Our Guide to the History of Your Favorite Tippls, Wine
Origins of Wine
Wine was probably discovered by accident somewhere in the Fertile Crescent, the agriculturally generous expanse of river valleys extending from the Nile to the Persian Gulf. Although archaeologists have traced the origins of wine grapes (Vitis vinifera) back tens of thousands of years, the first evidence of wine having actually been made from grapes comes from a clay pot found in Persia (now Iran) dating from around 10,000 years BC.
Early civilisations in the region owed their existence to the rich soils, and it is here that the wine grape first thrived. Separate waves of the great, ancient, seafaring cultures of the ancient world – the Phoenicians, then the Greeks, then the Romans – took the vine and the secrets of winemaking on their travels along the shores of the Mediterranean and Europe.
The grapevine was introduced to southern Gaul (France) long before the Romans arrived. The Romans, however, taught their sophisticated cultivation methods to the native Gauls and introduced hardier varieties to the northern regions.
During the time of the Crusades, the European Christian soldiers brought back new strains of Vitis vinifera to Europe. During this period the two most important regions of France, Burgundy and Bordeaux, further developed their reputations for producing quality wines.
In 1152, Henry II of England married Eleanor of Aquitaine (whose lands included most of southwest France), and her dowry included the vineyard areas of Bordeaux and neighbouring Gascony. The light-red wine of these regions gained favour in England, where it became known as Claret, and by 1350 the port of Bordeaux was shipping out the equivalent of a million cases of wine per year.
17th and 18th Century
By the closing years of the 17th century, France was becoming recognised as being the greatest of the wine-producing nations. In 1663, Samuel Pepys wrote in his famous diary about tasting the wines of Ho Bryan (today’s Haut-Brion).
However, the French Revolution in 1789 had a negative impact on wine production in Burgundy. The vineyards there were seized from the Church and the noblemen, and were given instead to the people – few of whom were given enough acreage to produce their own wine.

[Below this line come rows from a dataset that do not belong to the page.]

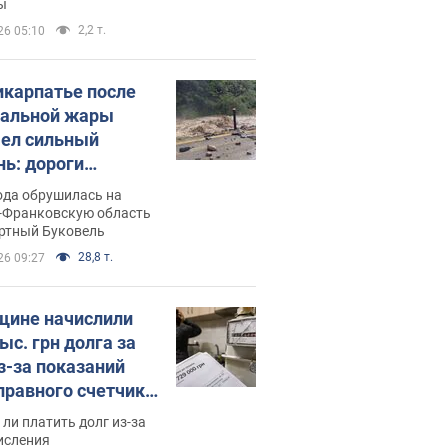
ы
2,2 т.
26 05:10
икарпатье после
альной жары
ел сильный
нь: дороги
ратились в реки.
ода обрушилась на
о
-Франковскую область
ортный Буковель
28,8 т.
26 09:27
ине начислили
ыс. грн долга за
из-за показаний
правного счетчика:
я вынес
ли платить долг из-за
иданное решение
исления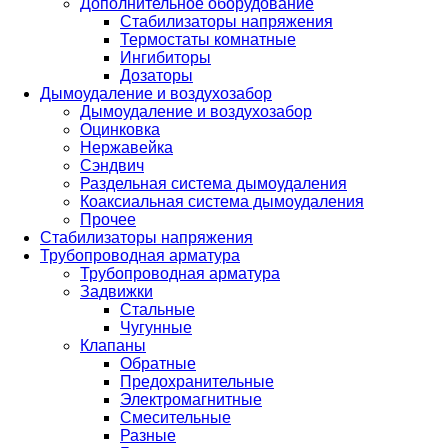
Дополнительное оборудование
Стабилизаторы напряжения
Термостаты комнатные
Ингибиторы
Дозаторы
Дымоудаление и воздухозабор
Дымоудаление и воздухозабор
Оцинковка
Нержавейка
Сэндвич
Раздельная система дымоудаления
Коаксиальная система дымоудаления
Прочее
Стабилизаторы напряжения
Трубопроводная арматура
Трубопроводная арматура
Задвижки
Стальные
Чугунные
Клапаны
Обратные
Предохранительные
Электромагнитные
Смесительные
Разные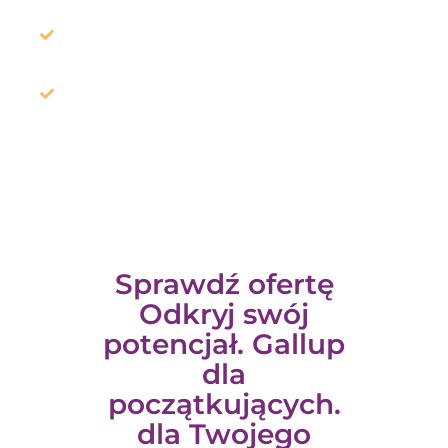
Gotowość do zawarcia „powerful partnerships”
w celu zwiększenia osobistej efektywności​​.
Odkryjecie co Was motywuje i co powoduje, że
angażujecie się w zadania i nowe projekty. ​
Sprawdź ofertę
Odkryj swój
potencjał. Gallup
dla
początkujących.
dla Twojego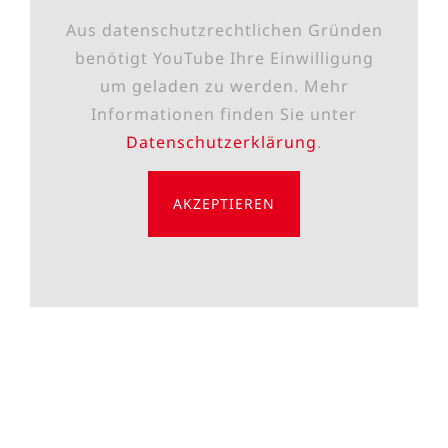
Aus datenschutzrechtlichen Gründen
benötigt YouTube Ihre Einwilligung
um geladen zu werden. Mehr
Informationen finden Sie unter
Datenschutzerklärung
.
AKZEPTIEREN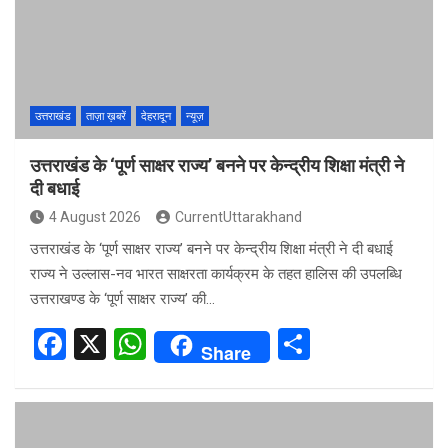
o
A
o
p
k
p
उत्तराखंड
ताज़ा ख़बरें
देहरादून
न्यूज़
उत्तराखंड के ‘पूर्ण साक्षर राज्य’ बनने पर केन्द्रीय शिक्षा मंत्री ने
दी बधाई
4 August 2026
CurrentUttarakhand
उत्तराखंड के ‘पूर्ण साक्षर राज्य’ बनने पर केन्द्रीय शिक्षा मंत्री ने दी बधाई
राज्य ने उल्लास-नव भारत साक्षरता कार्यक्रम के तहत हालिस की उपलब्धि
उत्तराखण्ड के ‘पूर्ण साक्षर राज्य’ की…
F
X
W
S
Share
a
h
h
ce
at
ar
b
s
e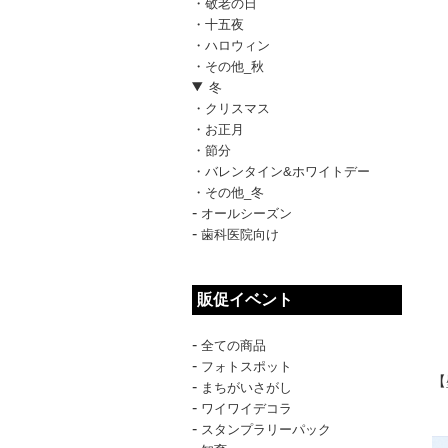
・敬老の日
・十五夜
・ハロウィン
・その他_秋
冬
・クリスマス
・お正月
・節分
・バレンタイン&ホワイトデー
・その他_冬
-
オールシーズン
-
歯科医院向け
販促イベント
-
全ての商品
-
フォトスポット
【
-
まちがいさがし
-
ワイワイデコラ
-
スタンプラリーパック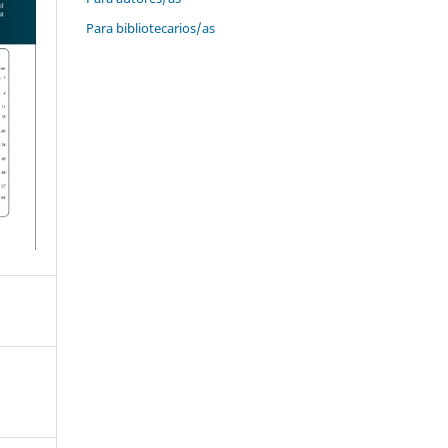
Para bibliotecarios/as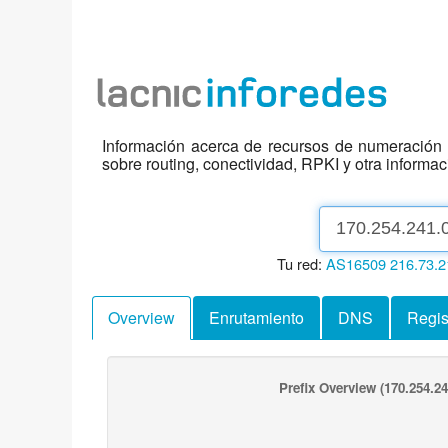
Información acerca de recursos de numeración d
sobre routing, conectividad, RPKI y otra informa
Tu red:
AS16509
216.73.2
Overview
Enrutamiento
DNS
Regis
Prefix Overview
(170.254.24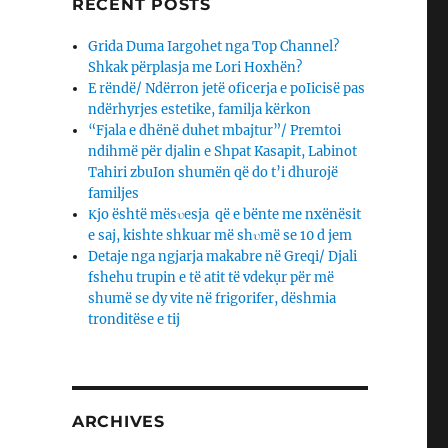
RECENT POSTS
Grida Duma Iargohet nga Top Channel?
Shkak përplasja me Lori Hoxhën?
E rëndë/ Ndërron jetë oficerja e poIicisë pas
ndërhyrjes estetike, familja kërkon
“Fjala e dhënë duhet mbajtur”/ Premtoi
ndihmë për djalin e Shpat Kasapit, Labinot
Tahiri zbuIon shumën që do t’i dhurojë
familjes
Κjo është mësυesja që e bënte me nxënësit
e saj, kishte shkuar më shυmë se 10 d jem
Detaje nga ngjarja makabre në Greqi/ Djali
fshehu trupin e të atit të vdekụr për më
shumë se dy vite në frigorifer, dëshmia
tronditëse e tij
ARCHIVES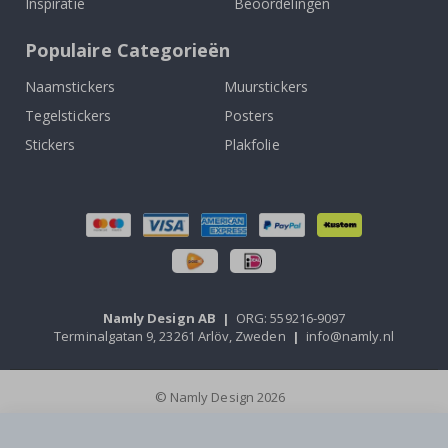
Inspiratie
Beoordelingen
Populaire Categorieën
Naamstickers
Muurstickers
Tegelstickers
Posters
Stickers
Plakfolie
Namly Design AB
|
ORG: 559216-9097
Terminalgatan 9, 23261 Arlöv, Zweden
|
info@namly.nl
© Namly Design 2026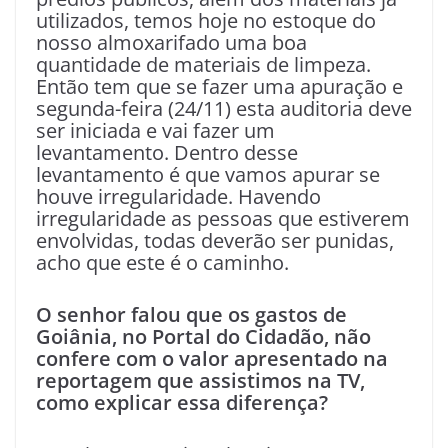
utilizados, temos hoje no estoque do
nosso almoxarifado uma boa
quantidade de materiais de limpeza.
Então tem que se fazer uma apuração e
segunda-feira (24/11) esta auditoria deve
ser iniciada e vai fazer um
levantamento. Dentro desse
levantamento é que vamos apurar se
houve irregularidade. Havendo
irregularidade as pessoas que estiverem
envolvidas, todas deverão ser punidas,
acho que este é o caminho.
O senhor falou que os gastos de
Goiânia, no Portal do Cidadão, não
confere com o valor apresentado na
reportagem que assistimos na TV,
como explicar essa diferença?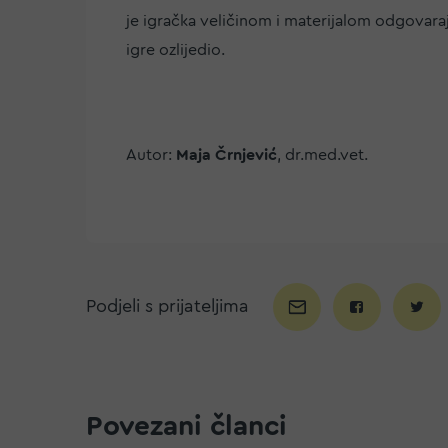
je igračka veličinom i materijalom odgovaraj
igre ozlijedio.
Autor:
Maja Črnjević
, dr.med.vet.
Podjeli s prijateljima
Povezani članci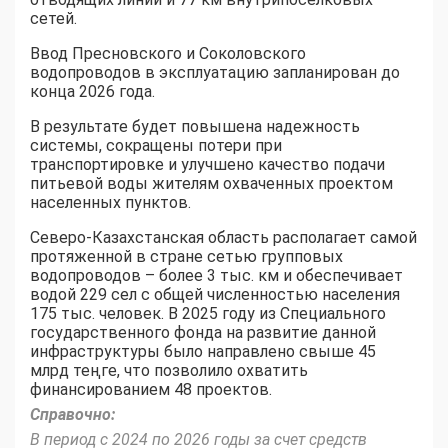
сетей.
Ввод Пресновского и Соколовского
водопроводов в эксплуатацию запланирован до
конца 2026 года.
В результате будет повышена надежность
системы, сокращены потери при
транспортировке и улучшено качество подачи
питьевой воды жителям охваченных проектом
населенных пунктов.
Северо-Казахстанская область располагает самой
протяженной в стране сетью групповых
водопроводов – более 3 тыс. км и обеспечивает
водой 229 сел с общей численностью населения
175 тыс. человек. В 2025 году из Специального
государственного фонда на развитие данной
инфраструктуры было направлено свыше 45
млрд теңге, что позволило охватить
финансированием 48 проектов.
Справочно:
В период с 2024 по 2026 годы за счет средств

19th Century: The Phylloxera Blight
At the end of the 18th century, Thomas Jefferson wrote enthusiastically of the quality of French wine in correspondence to friends and encouraged the planting of European wine grapes in the New World. These early attempts at wine cultivation in the American colonies were largely unsuccessful, and the transplanting back and forth of European and native American vines inadvertently brought a destructive vine louse to Europe. The result was the phylloxera blight of the late 1800s, which destroyed most of the vineyards in Europe. This disaster, however, was not without its benefits – the devastated vineyards inspired new cultivation techniques and a redistribution across Europe of wine-making expertise.
New World Wine
In 1819, missionaries were responsible for the first vines planted in New Zealand. The Australians were quicker off the mark – the first bunches of grapes were picked in the Governor’s garden in 1791, grown from vines transplanted from South Africa’s Cape three years earlier.
By then, the South Africans had had a head start of almost 150 years; the Cape Province’s first vineyard was planted in 1655 by its first governor, Jan van Riebeeck. Initially, the wines produced were of pretty low quality and were intended for domestic consumption. However, during the 20th century, improvements in transport techniques and a growing appetite for wine resulted in a growing demand for the wines of the New World, particularly in the UK.
In 1905, an effort was made to establish consistent standards for all of the important aspects of wine production, including grape varieties, region of origin, minimum alcohol content and maximum vineyard yields. France passed a series of laws, collectively known as the “appellation d’origine controlee” (AOC) laws, which guarded the famous place-names of France and guaranteed that wines bearing their names have met rigorous government standards.
In 1963, Italy followed suit with their own set of laws – “denominazione di origine controllata” (DOC) and “denominazione di origine controllata egarantita” (DOCG). With these laws, Europe set the standard for the entire wine world in legislating the integrity of wine.
While Old World producers made their blended wines and wines named after the areas were they were made (for instance, Chianti or Chablis), their New World competitors were making what are known as varietal wines, where the grape variety that goes into the wine took pride of place on the label. It became much easier for the average person to choose and buy wine – all you needed was to know that you rather liked the taste of a Shiraz or a Reisling.
Within the past ten years, we’ve seen our supermarket shelves become an atlas of the wine world. Wander down any wine merchant or supermarket aisle, and you’ll see wines from Italy, France, New Zealand, Australia, Portugal, Chile and the USA, stacked alongside bottles from more exotic origins, such as Greece, Canada, Uruguay and Morocco.